[Items from a dataset]
▬▬▬▬▬▬▬▬▬▬

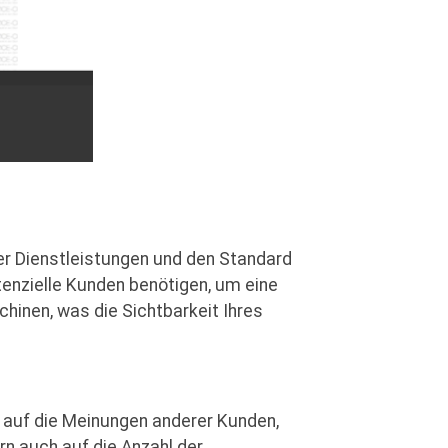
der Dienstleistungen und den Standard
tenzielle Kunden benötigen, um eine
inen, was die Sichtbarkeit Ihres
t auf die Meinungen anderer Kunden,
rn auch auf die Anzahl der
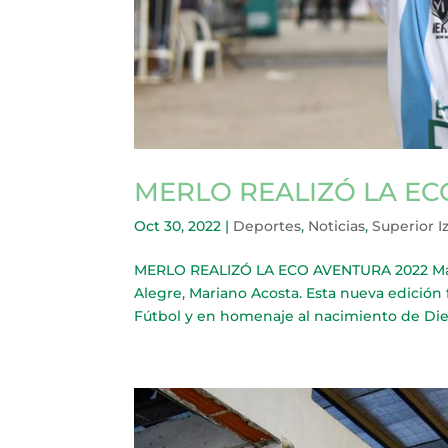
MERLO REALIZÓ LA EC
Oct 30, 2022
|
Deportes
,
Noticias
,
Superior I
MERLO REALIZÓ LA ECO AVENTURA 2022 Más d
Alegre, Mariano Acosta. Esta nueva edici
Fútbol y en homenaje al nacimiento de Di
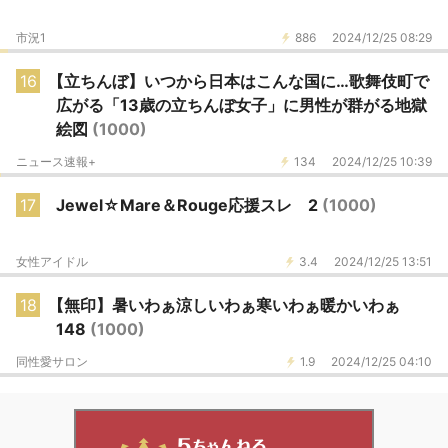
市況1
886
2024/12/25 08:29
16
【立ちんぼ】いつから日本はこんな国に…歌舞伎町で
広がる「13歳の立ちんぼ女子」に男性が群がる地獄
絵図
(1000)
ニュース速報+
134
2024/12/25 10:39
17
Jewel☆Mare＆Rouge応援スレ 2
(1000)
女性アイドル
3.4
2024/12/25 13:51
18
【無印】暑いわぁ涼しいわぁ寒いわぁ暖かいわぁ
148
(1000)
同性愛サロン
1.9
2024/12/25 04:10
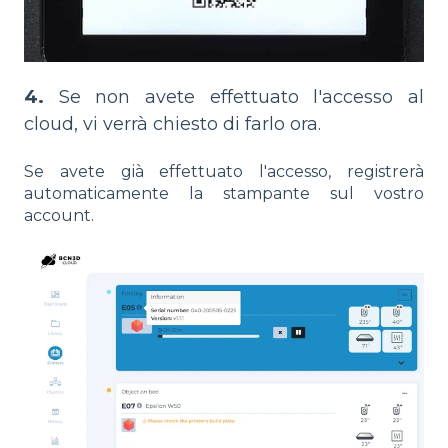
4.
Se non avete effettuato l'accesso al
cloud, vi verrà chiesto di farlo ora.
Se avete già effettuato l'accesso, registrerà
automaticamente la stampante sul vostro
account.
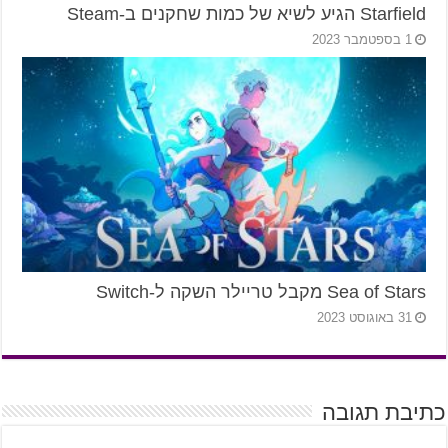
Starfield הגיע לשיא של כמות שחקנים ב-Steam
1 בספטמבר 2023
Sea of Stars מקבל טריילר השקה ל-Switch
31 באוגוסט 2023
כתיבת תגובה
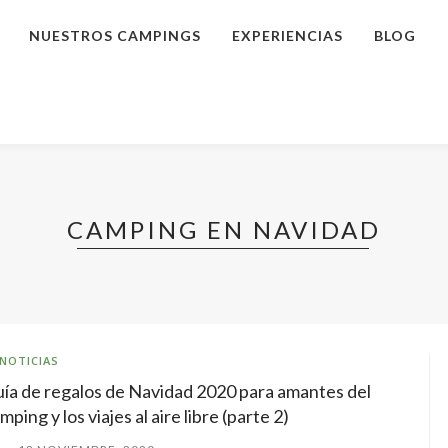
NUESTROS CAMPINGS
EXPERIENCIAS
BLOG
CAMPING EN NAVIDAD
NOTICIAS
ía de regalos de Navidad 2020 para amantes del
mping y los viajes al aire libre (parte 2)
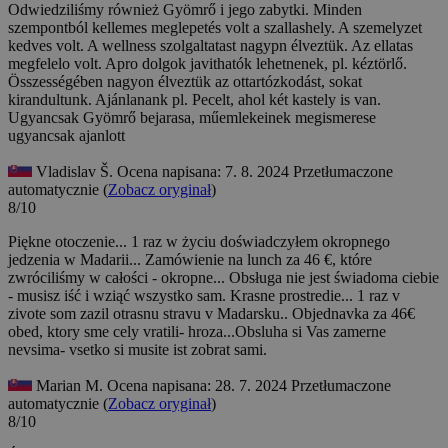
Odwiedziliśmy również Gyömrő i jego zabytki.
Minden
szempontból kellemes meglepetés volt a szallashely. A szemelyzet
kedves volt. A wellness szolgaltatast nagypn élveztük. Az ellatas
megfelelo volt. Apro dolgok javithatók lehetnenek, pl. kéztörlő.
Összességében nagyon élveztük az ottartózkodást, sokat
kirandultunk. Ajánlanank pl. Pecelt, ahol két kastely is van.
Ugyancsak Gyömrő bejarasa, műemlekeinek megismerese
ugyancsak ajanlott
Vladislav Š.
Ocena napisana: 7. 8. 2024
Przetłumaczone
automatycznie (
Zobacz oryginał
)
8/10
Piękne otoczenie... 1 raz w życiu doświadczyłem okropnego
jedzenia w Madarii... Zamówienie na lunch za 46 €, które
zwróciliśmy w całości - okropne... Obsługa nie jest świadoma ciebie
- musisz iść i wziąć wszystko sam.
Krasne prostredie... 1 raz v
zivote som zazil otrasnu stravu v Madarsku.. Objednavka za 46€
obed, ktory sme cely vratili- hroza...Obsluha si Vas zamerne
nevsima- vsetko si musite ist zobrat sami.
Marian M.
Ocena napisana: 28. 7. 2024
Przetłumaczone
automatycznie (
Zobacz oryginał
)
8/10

▬▬▬▬▬▬▬▬▬▬

| TRY IT |
Copy out the text of every item above word for word. Leave out the pictures.

| REPLY |
der Dienstleistungen und den Standard
tenzielle Kunden benötigen, um eine
inen, was die Sichtbarkeit Ihres
t auf die Meinungen anderer Kunden,
rn auch auf die Anzahl der
MERLO REALIZÓ LA EC
Oct 30, 2022
|
Deportes
,
Noticias
,
Superior I
MERLO REALIZÓ LA ECO AVENTURA 2022 Más d
Alegre, Mariano Acosta. Esta nueva edici
Fútbol y en homenaje al nacimiento de Di
市況1
886
2024/12/25 08:29
16
【立ちんぼ】いつから日本はこんな国に…歌舞伎町で
広がる「13歳の立ちんぼ女子」に男性が群がる地獄
絵図
(1000)
ニュース速報+
134
2024/12/25 10:39
17
Jewel☆Mare＆Rouge応援スレ 2
(1000)
女性アイドル
3.4
2024/12/25 13:51
18
【無印】暑いわぁ涼しいわぁ寒いわぁ暖かいわぁ
148
(1000)
同性愛サロン
1.9
2024/12/25 04:10
4.
Se non avete effettuato l'accesso al
cloud, vi verrà chiesto di farlo ora.
Se avete già effettuato l'accesso, registrerà
automaticamente la stampante sul vostro
account.
Starfield הגיע לשיא של כמות שחקנים ב-Steam
1 בספטמבר 2023
Sea of Stars מקבל טריילר השקה ל-Switch
31 באוגוסט 2023
כתיבת תגובה
NUESTROS CAMPINGS
EXPERIENCIAS
BLOG
CAMPING EN NAVIDAD
NOTICIAS
ía de regalos de Navidad 2020 para amantes del
mping y los viajes al aire libre (parte 2)
Odwiedziliśmy również Gyömrő i jego zabytki.
Minden
szempontból kellemes meglepetés volt a szallashely. A szemelyzet
kedves volt. A wellness szolgaltatast nagypn élveztük. Az ellatas
megfelelo volt. Apro dolgok javithatók lehetnenek, pl. kéztörlő.
Összességében nagyon élveztük az ottartózkodást, sokat
kirandultunk. Ajánlanank pl. Pecelt, ahol két kastely is van.
Ugyancsak Gyömrő bejarasa, műemlekeinek megismerese
ugyancsak ajanlott
Vladislav Š.
Ocena napisana: 7. 8. 2024
Przetłumaczone
automatycznie (
Zobacz oryginał
)
8/10
Piękne otoczenie... 1 raz w życiu doświadczyłem okropnego
jedzenia w Madarii... Zamówienie na lunch za 46 €, które
zwróciliśmy w całości - okropne... Obsługa nie jest świadoma ciebie
- musisz iść i wziąć wszystko sam.
Krasne prostredie... 1 raz v
zivote som zazil otrasnu stravu v Madarsku.. Objednavka za 46€
obed, ktory sme cely vratili- hroza...Obsluha si Vas zamerne
nevsima- vsetko si musite ist zobrat sami.
Marian M.
Ocena napisana: 28. 7. 2024
Przetłumaczone
automatycznie (
Zobacz oryginał
)
8/10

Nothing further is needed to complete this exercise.